Work task: Print the text from the data below line for line, leaving out the pictures.

Extracted records:
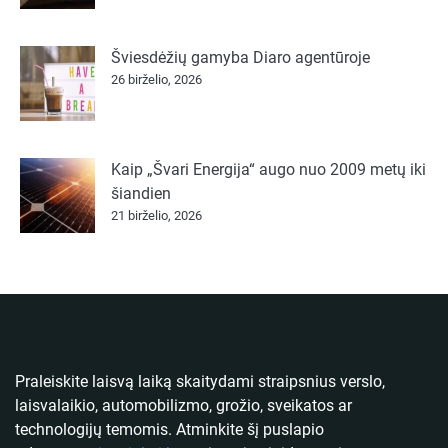
Šviesdėžių gamyba Diaro agentūroje
26 birželio, 2026
Kaip „Švari Energija“ augo nuo 2009 metų iki
šiandien
21 birželio, 2026
Praleiskite laisvą laiką skaitydami straipsnius verslo,
laisvalaikio, automobilizmo, grožio, sveikatos ar
technologijų temomis. Atminkite šį puslapio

Response area:
Šviesdėžių gamyba Diaro agentūroje
26 birželio, 2026
Kaip „Švari Energija“ augo nuo 2009 metų iki
šiandien
21 birželio, 2026
Praleiskite laisvą laiką skaitydami straipsnius verslo,
laisvalaikio, automobilizmo, grožio, sveikatos ar
technologijų temomis. Atminkite šį puslapio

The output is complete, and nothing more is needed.